Reading passage section start

[<prev] [next>] [thread-next>] [day] [month] [year] [list]
Message-ID: <001401d3c3d0$2a4623d0$7ed26b70$@net>
Date: Sat, 24 Mar 2018 17:28:10 -0700
From: "Doug Smythies" <dsmythies@...us.net>
To: "'Rafael J. Wysocki'" <rjw@...ysocki.net>
Cc: "'Peter Zijlstra'" <peterz@...radead.org>,
"'Frederic Weisbecker'" <fweisbec@...il.com>,
"'Thomas Gleixner'" <tglx@...utronix.de>,
"'Paul McKenney'" <paulmck@...ux.vnet.ibm.com>,
"'Thomas Ilsche'" <thomas.ilsche@...dresden.de>,
"'Rik van Riel'" <riel@...riel.com>,
"'Aubrey Li'" <aubrey.li@...ux.intel.com>,
"'Mike Galbraith'" <mgalbraith@...e.de>,
"'LKML'" <linux-kernel@...r.kernel.org>,
"'Linux PM'" <linux-pm@...r.kernel.org>,
"Doug Smythies" <dsmythies@...us.net>
Subject: RE: [PATCH v3] cpuidle: poll_state: Add time limit to poll_idle()
On 2018.03.14 07:04 Rafael J. Wysocki wrote:
> If poll_idle() is allowed to spin until need_resched() returns 'true',
> it may actually spin for a much longer time than expected by the idle
> governor, since set_tsk_need_resched() is not always called by the
> timer interrupt handler. If that happens, the CPU may spend much
> more time than anticipated in the "polling" state.
>
> To prevent that from happening, limit the time of the spinning loop
> in poll_idle().
...[snip]...
> +#define POLL_IDLE_TIME_LIMIT (TICK_NSEC / 16)

Reading passage section end

- **Work task 1**:
Based on the cpuidle message:
(a) On what date was it sent?
(b) Who wrote the quoted text dated 2018.03.14?
(c) What value is POLL_IDLE_TIME_LIMIT defined as?
- **Work task 2**: Could you give the cpuidle message again from "On 2018.03.14 07:04" to "(TICK_NSEC / 16)", switching "spinning loop" to "busy loop"?
- **Work task 3**: Which functions written with parentheses does the cpuidle message name? List each one once.

Data extracts section start

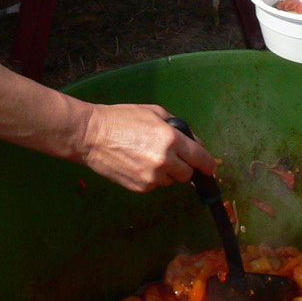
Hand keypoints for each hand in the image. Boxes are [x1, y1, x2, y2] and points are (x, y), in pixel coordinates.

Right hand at [78, 102, 213, 191]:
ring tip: (146, 156)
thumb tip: (195, 144)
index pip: (200, 158)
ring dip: (166, 172)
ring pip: (170, 181)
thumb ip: (179, 128)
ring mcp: (151, 177)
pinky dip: (150, 177)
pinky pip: (154, 185)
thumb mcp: (155, 113)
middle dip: (183, 166)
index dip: (208, 165)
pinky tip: (136, 163)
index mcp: (171, 139)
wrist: (91, 135)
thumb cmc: (122, 119)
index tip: (210, 168)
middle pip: (187, 174)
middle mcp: (164, 160)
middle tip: (169, 155)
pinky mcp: (139, 187)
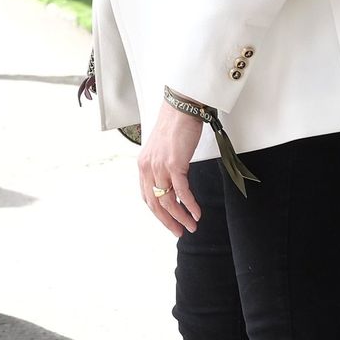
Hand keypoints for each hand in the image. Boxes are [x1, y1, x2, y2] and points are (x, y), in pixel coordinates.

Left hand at [138, 102, 203, 237]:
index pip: (146, 197)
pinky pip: (182, 192)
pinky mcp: (174, 164)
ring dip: (181, 217)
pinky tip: (196, 213)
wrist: (181, 108)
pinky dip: (190, 205)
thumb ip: (162, 166)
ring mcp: (160, 167)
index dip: (158, 214)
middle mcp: (148, 167)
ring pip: (168, 201)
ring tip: (191, 226)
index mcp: (143, 165)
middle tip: (179, 232)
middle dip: (168, 221)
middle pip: (155, 204)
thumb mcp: (162, 149)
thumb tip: (172, 184)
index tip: (169, 222)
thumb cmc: (175, 125)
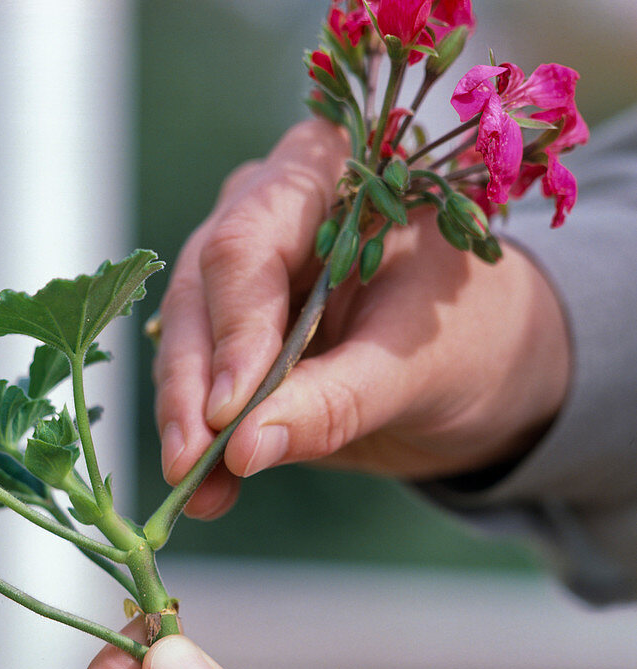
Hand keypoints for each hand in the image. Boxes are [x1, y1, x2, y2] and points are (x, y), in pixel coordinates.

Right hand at [154, 118, 570, 518]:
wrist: (485, 367)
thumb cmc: (471, 336)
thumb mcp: (420, 368)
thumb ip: (335, 401)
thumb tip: (244, 448)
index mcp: (328, 174)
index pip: (248, 243)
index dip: (233, 330)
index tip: (227, 414)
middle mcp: (269, 210)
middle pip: (199, 290)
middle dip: (191, 386)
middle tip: (190, 464)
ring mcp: (244, 274)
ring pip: (185, 339)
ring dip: (184, 421)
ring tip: (198, 494)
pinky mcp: (233, 335)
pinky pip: (198, 383)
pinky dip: (199, 439)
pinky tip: (207, 490)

Data extracts section end

- **Written solution 1**:
(a) Sat, 24 Mar 2018
(b) Rafael J. Wysocki
(c) (TICK_NSEC / 16)

- **Written solution 2**:
On 2018.03.14 07:04 Rafael J. Wysocki wrote:
> If poll_idle() is allowed to spin until need_resched() returns 'true',
> it may actually spin for a much longer time than expected by the idle
> governor, since set_tsk_need_resched() is not always called by the
> timer interrupt handler. If that happens, the CPU may spend much
> more time than anticipated in the "polling" state.
>
> To prevent that from happening, limit the time of the busy loop
> in poll_idle().
...[snip]...
> +#define POLL_IDLE_TIME_LIMIT (TICK_NSEC / 16)

- **Written solution 3**:
poll_idle()
need_resched()
set_tsk_need_resched()